━━━ QUOTED PASSAGE ━━━

Can not create Ceph OSD due to keyring error

sheshman

Member
Jan 16, 2023
51
4
8
Hi,

Using PVE 8.0.3, clustered with two identical IBM server, trying to create ceph osd but system returns error.

pveversion -v output;
Code:
proxmox-ve: 8.0.1 (running kernel: 6.2.16-3-pve)
pve-manager: 8.0.3 (running version: 8.0.3/bbf3993334bfa916)

━━━ RECORD SET ━━━

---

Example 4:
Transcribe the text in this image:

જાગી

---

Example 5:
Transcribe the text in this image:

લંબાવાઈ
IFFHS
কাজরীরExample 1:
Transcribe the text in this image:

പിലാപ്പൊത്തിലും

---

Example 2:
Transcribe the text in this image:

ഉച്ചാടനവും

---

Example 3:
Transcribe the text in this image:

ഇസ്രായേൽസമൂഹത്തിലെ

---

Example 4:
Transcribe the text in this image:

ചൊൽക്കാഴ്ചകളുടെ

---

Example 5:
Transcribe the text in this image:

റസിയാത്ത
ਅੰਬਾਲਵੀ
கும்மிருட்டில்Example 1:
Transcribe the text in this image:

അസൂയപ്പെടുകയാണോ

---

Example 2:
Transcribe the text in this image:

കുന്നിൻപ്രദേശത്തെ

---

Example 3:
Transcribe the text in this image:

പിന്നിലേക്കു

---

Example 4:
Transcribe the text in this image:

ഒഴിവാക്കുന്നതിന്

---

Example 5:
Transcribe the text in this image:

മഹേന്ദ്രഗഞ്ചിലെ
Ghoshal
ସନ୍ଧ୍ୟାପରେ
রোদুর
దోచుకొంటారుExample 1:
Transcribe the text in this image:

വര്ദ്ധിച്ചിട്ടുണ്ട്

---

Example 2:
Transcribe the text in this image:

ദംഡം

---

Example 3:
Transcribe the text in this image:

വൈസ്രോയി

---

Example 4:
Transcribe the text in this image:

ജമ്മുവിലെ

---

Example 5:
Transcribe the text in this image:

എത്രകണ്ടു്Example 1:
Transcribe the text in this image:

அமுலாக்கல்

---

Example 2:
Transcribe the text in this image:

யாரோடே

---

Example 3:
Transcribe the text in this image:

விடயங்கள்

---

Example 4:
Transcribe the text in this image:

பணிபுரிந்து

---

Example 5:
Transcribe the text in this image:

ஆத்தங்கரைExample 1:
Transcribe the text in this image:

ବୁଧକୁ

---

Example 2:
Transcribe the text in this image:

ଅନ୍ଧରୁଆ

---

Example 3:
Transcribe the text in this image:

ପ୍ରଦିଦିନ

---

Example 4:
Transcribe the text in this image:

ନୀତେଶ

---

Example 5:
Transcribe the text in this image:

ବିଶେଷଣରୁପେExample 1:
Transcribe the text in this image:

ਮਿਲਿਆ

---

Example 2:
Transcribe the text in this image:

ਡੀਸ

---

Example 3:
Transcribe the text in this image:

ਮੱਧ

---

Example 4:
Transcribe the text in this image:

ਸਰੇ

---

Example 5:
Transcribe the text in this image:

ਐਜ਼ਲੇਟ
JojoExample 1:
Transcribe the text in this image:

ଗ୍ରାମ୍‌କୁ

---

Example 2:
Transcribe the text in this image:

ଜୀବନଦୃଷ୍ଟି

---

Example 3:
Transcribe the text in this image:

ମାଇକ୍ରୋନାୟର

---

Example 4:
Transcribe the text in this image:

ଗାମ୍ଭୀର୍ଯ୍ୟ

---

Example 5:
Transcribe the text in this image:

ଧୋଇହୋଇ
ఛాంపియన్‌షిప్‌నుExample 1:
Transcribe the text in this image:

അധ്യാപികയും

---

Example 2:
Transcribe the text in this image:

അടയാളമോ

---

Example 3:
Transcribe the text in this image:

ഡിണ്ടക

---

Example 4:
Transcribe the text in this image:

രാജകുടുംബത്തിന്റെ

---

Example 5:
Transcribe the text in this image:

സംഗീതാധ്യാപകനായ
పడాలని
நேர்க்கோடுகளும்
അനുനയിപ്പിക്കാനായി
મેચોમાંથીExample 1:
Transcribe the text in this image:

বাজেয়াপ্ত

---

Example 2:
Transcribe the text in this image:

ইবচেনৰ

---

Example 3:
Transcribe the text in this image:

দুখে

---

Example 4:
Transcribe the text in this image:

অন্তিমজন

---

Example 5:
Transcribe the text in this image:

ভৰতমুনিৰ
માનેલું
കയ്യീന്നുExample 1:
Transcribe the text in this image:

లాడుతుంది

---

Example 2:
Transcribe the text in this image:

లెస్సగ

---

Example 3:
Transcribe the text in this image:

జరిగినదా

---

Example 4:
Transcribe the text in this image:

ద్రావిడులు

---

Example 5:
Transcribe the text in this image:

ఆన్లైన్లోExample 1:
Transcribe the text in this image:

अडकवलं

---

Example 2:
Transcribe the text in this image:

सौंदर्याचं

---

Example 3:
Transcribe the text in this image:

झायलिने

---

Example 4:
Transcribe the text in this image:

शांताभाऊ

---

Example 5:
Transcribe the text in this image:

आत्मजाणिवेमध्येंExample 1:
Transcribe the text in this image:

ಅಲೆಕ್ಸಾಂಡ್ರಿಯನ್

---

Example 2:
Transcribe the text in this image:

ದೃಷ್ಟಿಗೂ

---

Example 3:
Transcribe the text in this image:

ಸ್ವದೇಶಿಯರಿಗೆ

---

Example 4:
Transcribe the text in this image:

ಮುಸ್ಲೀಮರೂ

━━━

* _DIRECTIONS FOR THIS TASK_: Restate the forum post about the Ceph OSD keyring error between "Using PVE 8.0.3, clustered" and "(running kernel: 6.2.16-3-pve)", inclusive, and swap every "IBM" for "Dell".

* _RESULT BELOW_:
Using PVE 8.0.3, clustered with two identical Dell server, trying to create ceph osd but system returns error.

pveversion -v output;
Code:
proxmox-ve: 8.0.1 (running kernel: 6.2.16-3-pve)